Tiempo de lectura: 7 minutosEl futuro como espacio
El tiempo es un concepto tan abstracto que, para poder referirnos a él, necesitamos utilizar metáforas de espacio. Yo no sé lo que es el tiempo si no lo pienso en términos de una línea —la línea del tiempo—, el transcurso de las manecillas del reloj del campanario, el calendario, las casillas que recorren mi agenda. Durante una época, estuve obsesionada tratando de averiguar cómo se dibujaba el transcurrir de un año en la mente de las personas. En el dibujo imaginario que cargo en la mente, el año es un polígono irregular de cuatro lados: diciembre y enero forman uno de los lados; febrero, marzo, abril, mayo y junio constituyen el lado derecho; julio y agosto conforman la base del polígono, mientras que septiembre, octubre y noviembre cierran la figura del lado izquierdo.

→ COMPRUEBA TU COMPRENSIÓN
1. Copia, por favor, del texto sobre el tiempo el fragmento que va desde "Tiempo de lectura: 7" hasta "del lado izquierdo.", ambos incluidos.
2. Responde a estas preguntas sobre el texto sobre el tiempo:
(a) ¿Qué necesitamos utilizar para poder referirnos al tiempo?
(b) ¿Qué figura tiene el año en el dibujo imaginario que se describe?
(c) ¿Qué meses conforman la base de esa figura?

→ DATOS REGISTRADOS

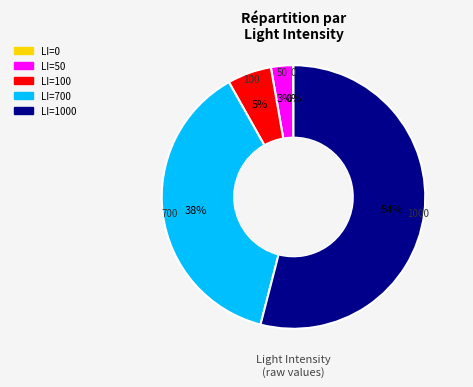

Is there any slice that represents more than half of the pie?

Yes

→ TAREAS RESUELTAS
1.
Tiempo de lectura: 7 minutosEl futuro como espacio
El tiempo es un concepto tan abstracto que, para poder referirnos a él, necesitamos utilizar metáforas de espacio. Yo no sé lo que es el tiempo si no lo pienso en términos de una línea —la línea del tiempo—, el transcurso de las manecillas del reloj del campanario, el calendario, las casillas que recorren mi agenda. Durante una época, estuve obsesionada tratando de averiguar cómo se dibujaba el transcurrir de un año en la mente de las personas. En el dibujo imaginario que cargo en la mente, el año es un polígono irregular de cuatro lados: diciembre y enero forman uno de los lados; febrero, marzo, abril, mayo y junio constituyen el lado derecho; julio y agosto conforman la base del polígono, mientras que septiembre, octubre y noviembre cierran la figura del lado izquierdo.

2.
(a) Metáforas de espacio.
(b) Un polígono irregular de cuatro lados.
(c) Julio y agosto.